GenAI Models Capture Urban Science but Oversimplify Complexity

TL;DR

AI4US introduces a Generate-Evaluate-Calibrate workflow to test GenAI's utility as a virtual laboratory for urban science, assessing both symbolic (theory-driven) and perceptual (scene-based) data. The study finds that GenAI can reproduce core urban patterns, such as scaling and center-periphery decay, and can mimic qualitative vitality, yet the synthetic outputs tend to be homogenous and biased in parameterization, creating Mirage cities. A post-hoc calibration based on Optimal Transport significantly improves distributional fidelity and, together with targeted prompting, brings outputs closer to empirical data, though GenAI is not yet a true world model. The work outlines a practical hybrid research path where generative priors enable rapid theory exploration and hypothesis generation, while calibration and causal urban simulators provide the depth and validity needed for robust urban science.

Abstract

Generative artificial intelligence (GenAI) models are increasingly used for scientific data generation, yet their alignment with empirical knowledge in urban science remains unclear. Here, we introduce AI4US (Artificial Intelligence for Urban Science), a framework that systematically evaluates leading GenAI models by testing their fidelity in generating both symbolic and perceptual urban data. For the symbolic domain, we benchmark generated data against foundational urban theories concerning scale, space, and morphology. For the perceptual domain, we validate the models' visual judgments against human benchmarks and, critically, leverage their generative control to conduct in causal experiments on urban perception. Our findings show that while GenAI models reproduce core theoretical patterns, the generated data exhibit crucial limitations: poor diversity, systematic parametric deviations, and improvement from prompt engineering. To address this, we introduce a post-hoc calibration procedure using optimal transport, which produces synthetic symbolic datasets with demonstrably higher fidelity.

Figures (20)

• Figure 1: Urban scaling law reproduced on generated data with GenAI models: generated versus empirical coefficients. 'Replicate Tests' contains 100 independent duplicate data generation experiments for each GenAI model, and each experiment generates data of 100 cities, among which GPT-4o has best performance (See Supplementary Experiment 6).
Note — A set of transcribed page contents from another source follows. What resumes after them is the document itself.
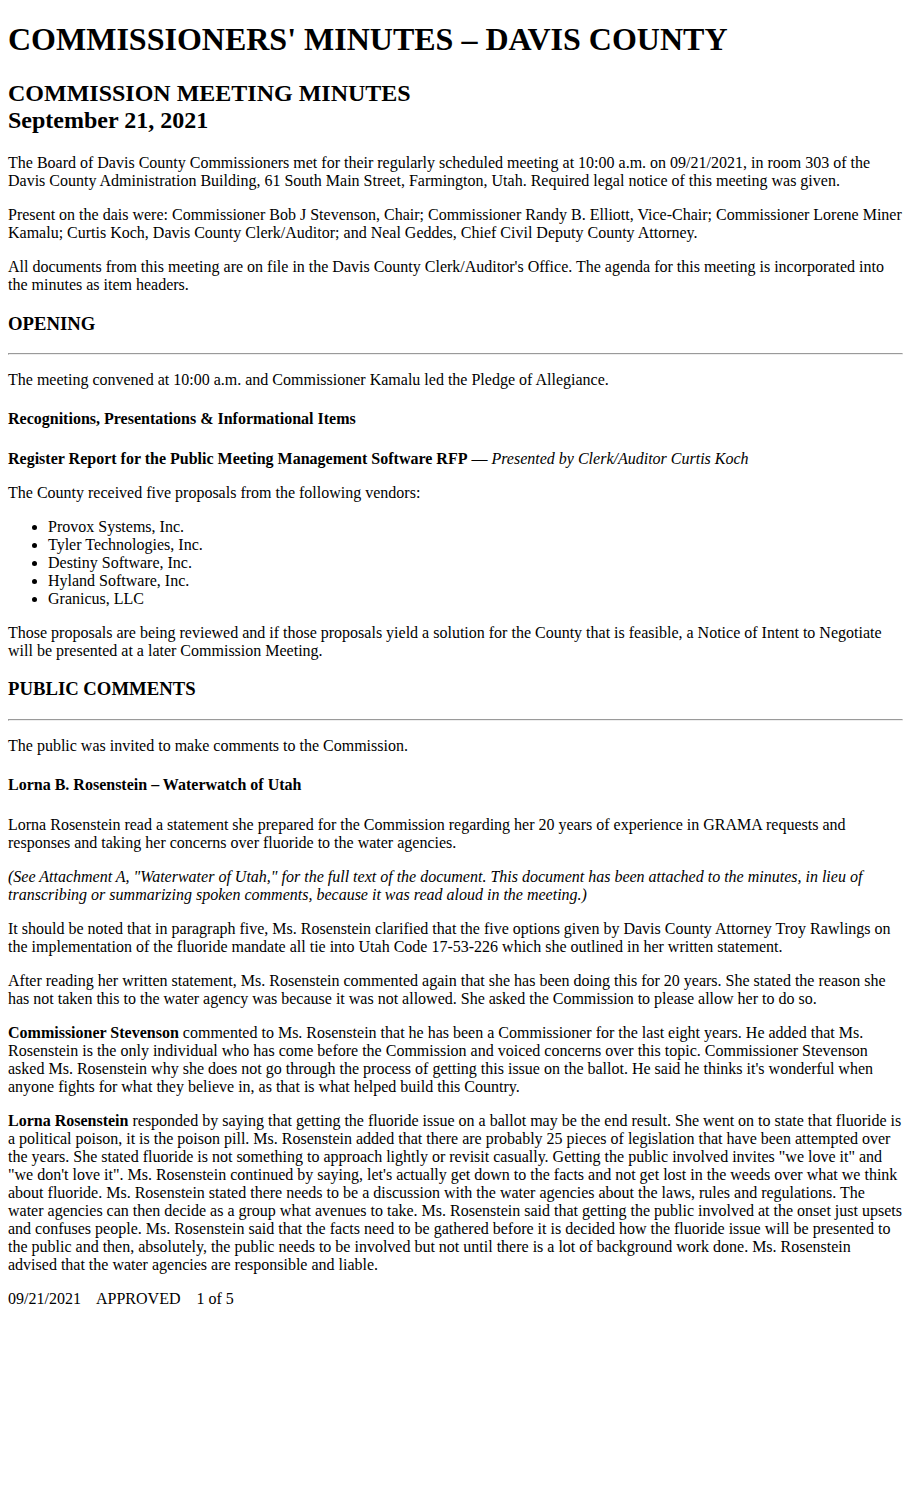COMMISSIONERS' MINUTES – DAVIS COUNTY
COMMISSION MEETING MINUTES
September 21, 2021
The Board of Davis County Commissioners met for their regularly scheduled meeting at 10:00 a.m. on 09/21/2021, in room 303 of the Davis County Administration Building, 61 South Main Street, Farmington, Utah. Required legal notice of this meeting was given.
Present on the dais were: Commissioner Bob J Stevenson, Chair; Commissioner Randy B. Elliott, Vice-Chair; Commissioner Lorene Miner Kamalu; Curtis Koch, Davis County Clerk/Auditor; and Neal Geddes, Chief Civil Deputy County Attorney.
All documents from this meeting are on file in the Davis County Clerk/Auditor's Office. The agenda for this meeting is incorporated into the minutes as item headers.
OPENING
The meeting convened at 10:00 a.m. and Commissioner Kamalu led the Pledge of Allegiance.
Recognitions, Presentations & Informational Items
Register Report for the Public Meeting Management Software RFP — Presented by Clerk/Auditor Curtis Koch
The County received five proposals from the following vendors:
Provox Systems, Inc.
Tyler Technologies, Inc.
Destiny Software, Inc.
Hyland Software, Inc.
Granicus, LLC
Those proposals are being reviewed and if those proposals yield a solution for the County that is feasible, a Notice of Intent to Negotiate will be presented at a later Commission Meeting.
PUBLIC COMMENTS
The public was invited to make comments to the Commission.
Lorna B. Rosenstein – Waterwatch of Utah
Lorna Rosenstein read a statement she prepared for the Commission regarding her 20 years of experience in GRAMA requests and responses and taking her concerns over fluoride to the water agencies.
(See Attachment A, "Waterwater of Utah," for the full text of the document. This document has been attached to the minutes, in lieu of transcribing or summarizing spoken comments, because it was read aloud in the meeting.)
It should be noted that in paragraph five, Ms. Rosenstein clarified that the five options given by Davis County Attorney Troy Rawlings on the implementation of the fluoride mandate all tie into Utah Code 17-53-226 which she outlined in her written statement.
After reading her written statement, Ms. Rosenstein commented again that she has been doing this for 20 years. She stated the reason she has not taken this to the water agency was because it was not allowed. She asked the Commission to please allow her to do so.
Commissioner Stevenson commented to Ms. Rosenstein that he has been a Commissioner for the last eight years. He added that Ms. Rosenstein is the only individual who has come before the Commission and voiced concerns over this topic. Commissioner Stevenson asked Ms. Rosenstein why she does not go through the process of getting this issue on the ballot. He said he thinks it's wonderful when anyone fights for what they believe in, as that is what helped build this Country.
Lorna Rosenstein responded by saying that getting the fluoride issue on a ballot may be the end result. She went on to state that fluoride is a political poison, it is the poison pill. Ms. Rosenstein added that there are probably 25 pieces of legislation that have been attempted over the years. She stated fluoride is not something to approach lightly or revisit casually. Getting the public involved invites "we love it" and "we don't love it". Ms. Rosenstein continued by saying, let's actually get down to the facts and not get lost in the weeds over what we think about fluoride. Ms. Rosenstein stated there needs to be a discussion with the water agencies about the laws, rules and regulations. The water agencies can then decide as a group what avenues to take. Ms. Rosenstein said that getting the public involved at the onset just upsets and confuses people. Ms. Rosenstein said that the facts need to be gathered before it is decided how the fluoride issue will be presented to the public and then, absolutely, the public needs to be involved but not until there is a lot of background work done. Ms. Rosenstein advised that the water agencies are responsible and liable.
09/21/2021 APPROVED 1 of 5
The diagram shows the results of GPT-4o.
• Figure 2: Urban decay reproduced on generated data with GenAI models: generated versus empirical statistical and spatial patterns. a, Concentric-ring land-density profiles for three representative cities on different continents across three decades (1990-2010), together with the corresponding 'Mirage cities' produced by GPT-4o when both city name and time period are included in the prompt. b, Sensitivity of the generated decay curves to prompts that specify different maximum radii and historical periods. c, Direct side-by-side comparison of Beijing's empirical profile with that of its mirage city generated by GenAI models.
• Figure 3: Urban vitality revealed on generated data with GenAI models. 'Replicate Tests' contains 100 independent duplicate data generation experiments for the GenAI models, and each experiment generates data of 100 blocks. The diagram shows the results of GPT-4o.
• Figure 4: Potential of GenAI models in qualitative theory exploration in visual urban space. a, AI perception aligns with human judgment. A confusion matrix of pairwise choices (left) and per-category agreement rates with Cohen’s Kappa scores (right). b, Identifying influential visual elements. Standardized beta coefficients ($\beta$) from regression models reveal the key visual features that are positively or negatively correlated with each of the six perceptual scores. c, Causal inference via thematic interventions. The average change in perception scores ($\Delta$ Score) quantifies the causal impact of programmatically adding thematic element categories to scenes: Natural Elements (trees, grass, sky, water, bushes), Traffic Elements (cars, trucks, bridges, roads), and Built Elements (buildings, fences, walls). Error bars represent 95% confidence intervals.
• Figure 5: Data distribution divergence analysis. a, Equal-width binning with relative frequency normalization was applied to convert raw sample counts into scale-invariant frequency distributions. Mean Absolute Error (MAE) of bin-level frequencies quantified the central tendency divergence between real data (R) and generated data (G), calculated as the sum of absolute differences across all 15 bins. Overlap Ratio (OR) measured quantile interval congruence between corresponding bins of R and G distributions. b, Jensen-Shannon Divergence (JSD) comparisons among four datasets: real data (R), baseline generated data (G), China-prompted generated data (GC), and USA-prompted generated data (GA). The inclusion of geographical constraints, such as 'China', increased GPT-4o's constraint-triggering rate by 24% (24/100 trials) (e.g., 'I can't provide real-time data such as the current population').